User:Fantasticfears/CBDB proposal

From Wikidata
Jump to navigation Jump to search

I've imported a huge amount of statements linked with CBDB people. Old discussion can be find here Wikidata:Data Import Hub#CBDB. I realized that a bot for such a import is required. You're welcome to leave some comments.

Criteria and notes[edit]

The item should fulfill Wikidata's notability. Here's the explanation.

  • Notable historical people
Most people in the database should be imported except their wives. Most wives are not notable so they don't have a name. For example, 王氏. 氏 means someone's wife so it doesn't really add anything.
  • CBDB ID
CBDB is a highly trustworthy datasource. Every item needs the link to it by Property:P497.
  • Scale
ID ends with 366589.
  • Language variant
CBDB uses traditional Chinese. So labels are stored as zh-hant. Note that you can store labels in different variants but it's not useful. I believe zhwiki_p's convention makes sense.

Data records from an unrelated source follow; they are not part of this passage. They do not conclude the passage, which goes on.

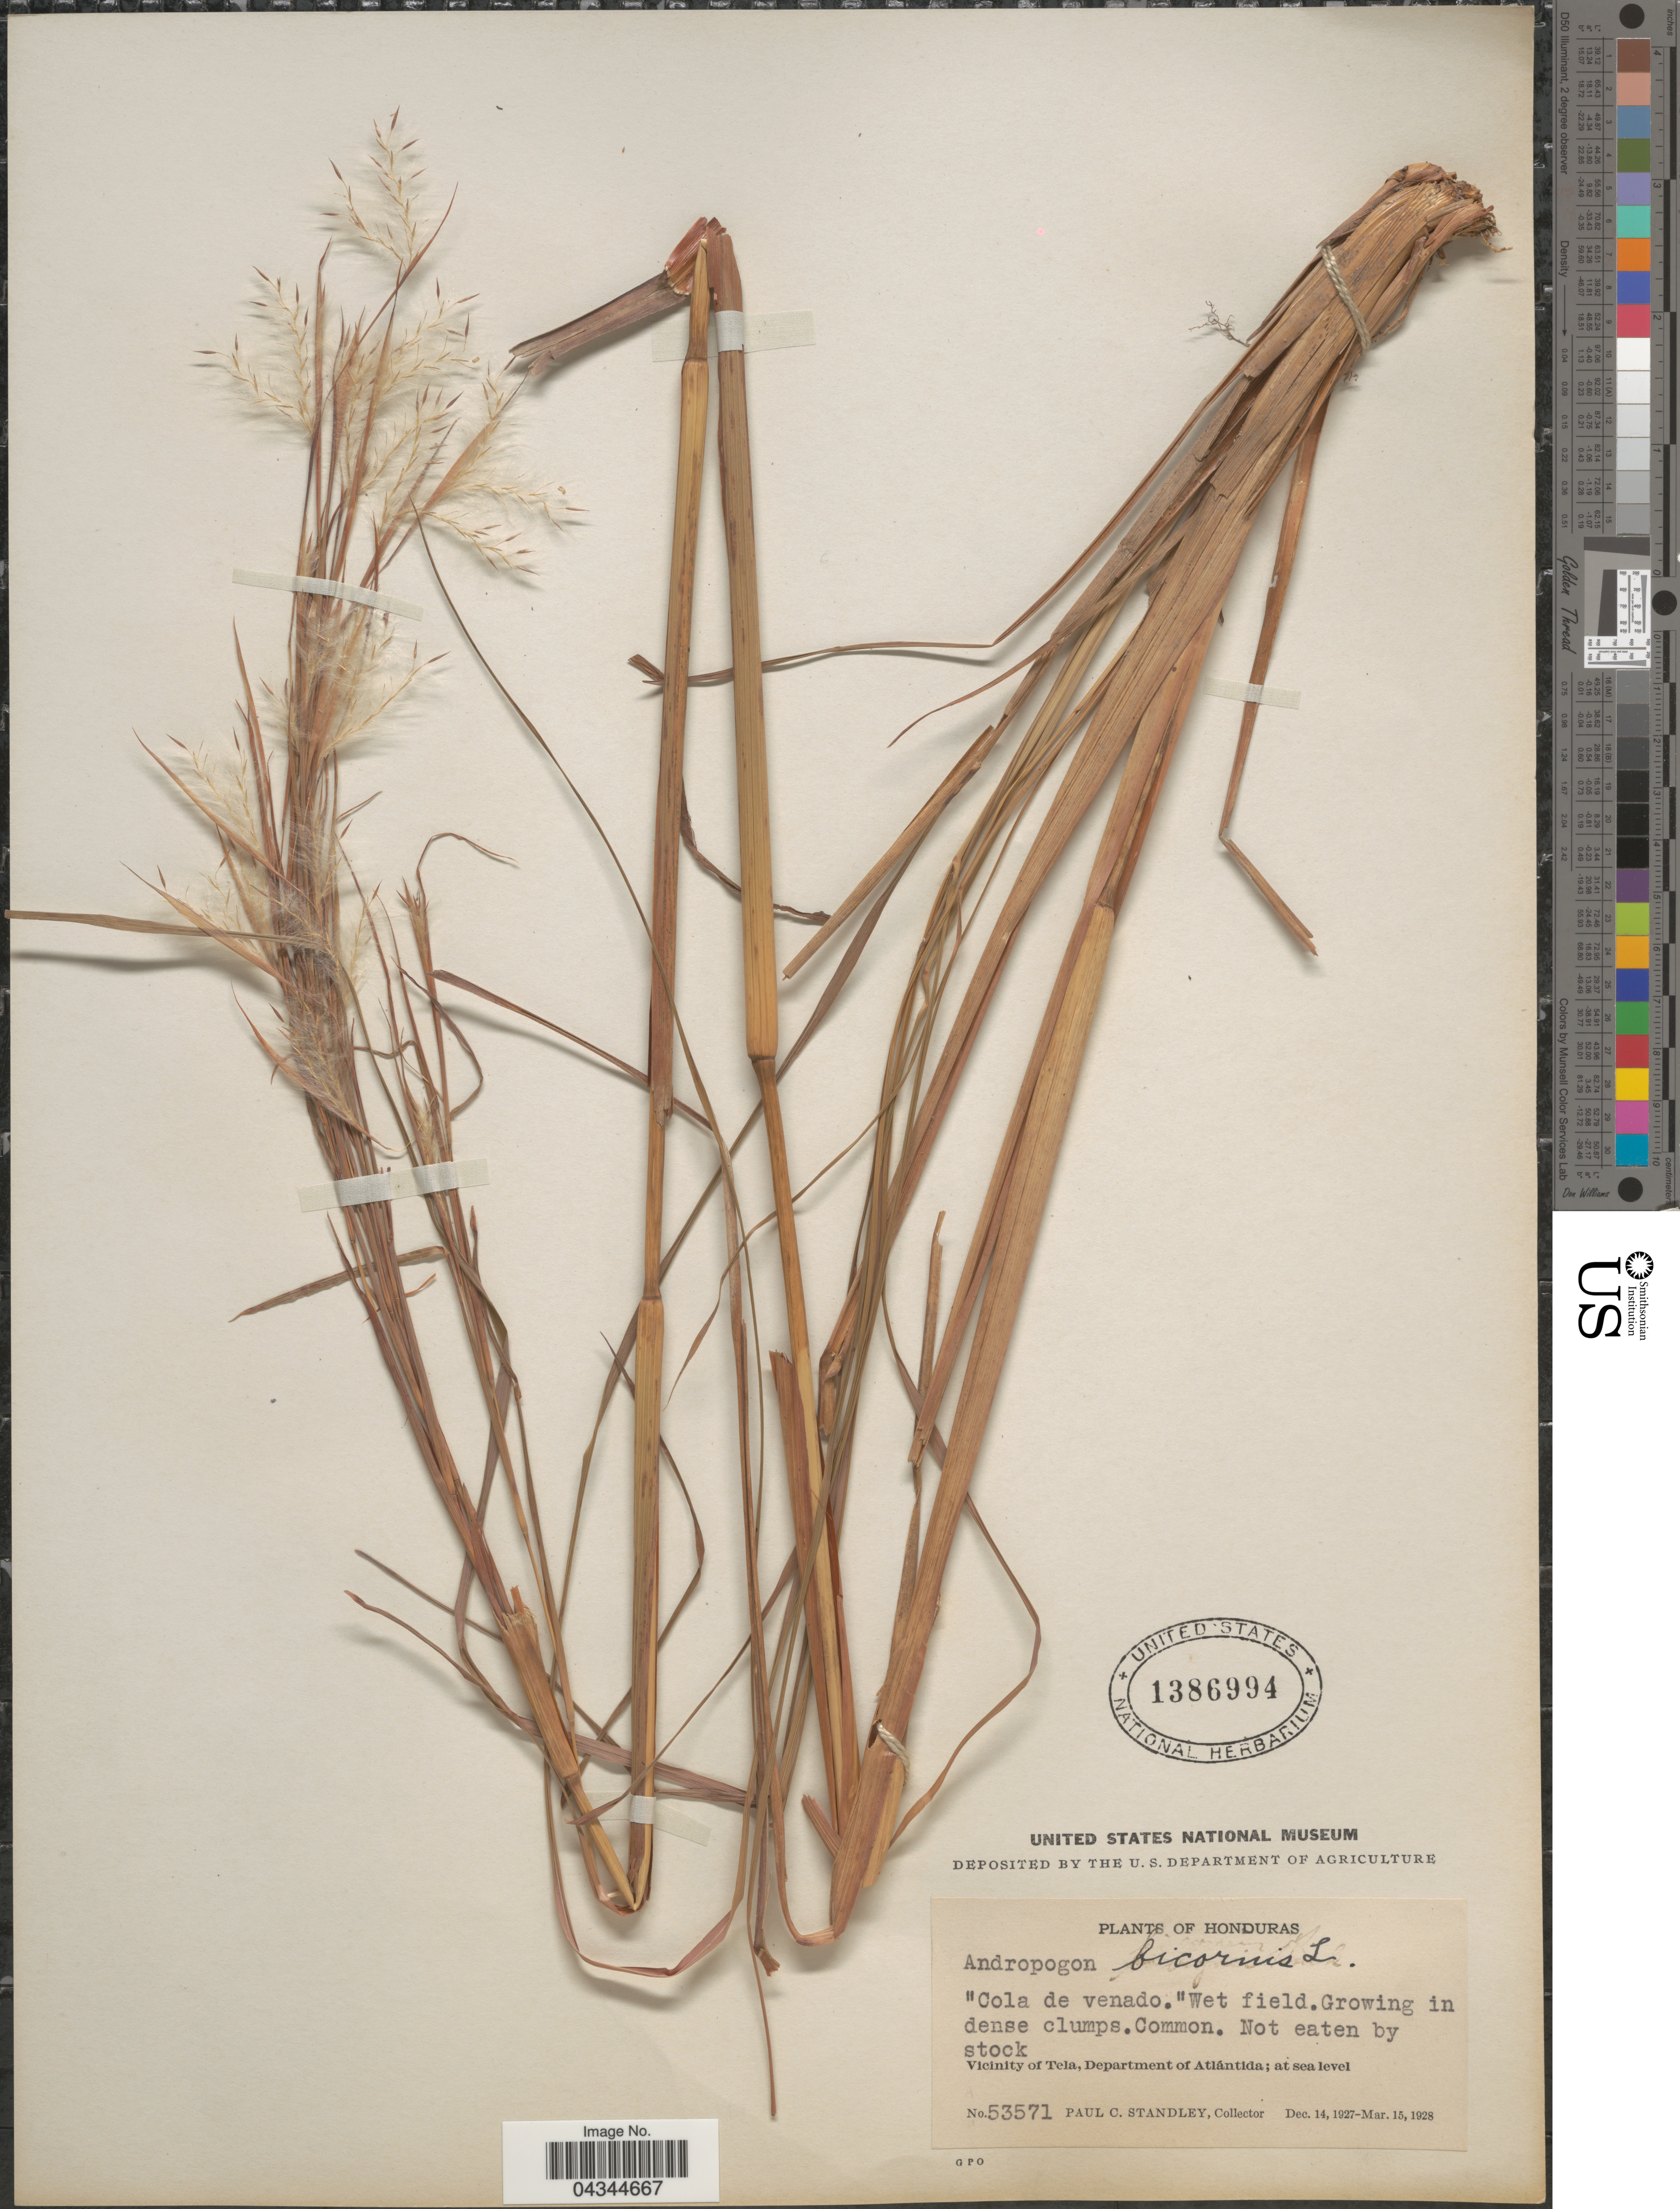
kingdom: Plantae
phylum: Tracheophyta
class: Liliopsida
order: Poales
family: Poaceae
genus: Andropogon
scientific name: Andropogon bicornis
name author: L.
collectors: P. C. Standley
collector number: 53571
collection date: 1927-12-14/1928-03-15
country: Honduras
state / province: Atlantida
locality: Vicinity of Tela, Department of Atlántida.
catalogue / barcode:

Phase 1: Status, birth, places[edit]

Notes:

  • STATUS_CODES, STATUS_DATA have occupation and status of individuals.
  • BIOG_MAIN has birth year and death year data of many people.
  • BIOG_ADDR_CODES, BIOG_ADDR_DATA have a list of years about moving records. There are many reasons about moving. Not all of them have existing entities in Wikidata.
  • ENTRY_TYPES, ENTY_DATA have records about how they became an official. Not all of reasons have existing entities in Wikidata.

Challenges[edit]

  • Not all status can be linked with an existing entity. For example, confucian learning is called 儒學. We can't find this entity somewhere and create a new one that seems violates Wikidata's notability if no other entities utilize that. A expert may help to calibrate this with the cultural difference.
  • If we are going to import partial data. How can we prevent duplicates next time? I.e. how can we know what we have imported.
  • pywikibot don't check duplicates :(

Phase 2: Publications[edit]

PENDING.

Notes:

  • TEXT_DATA, TEXT_CODES have a list of publications with titles along with authors. It would be awesome to link with Wikisource articles.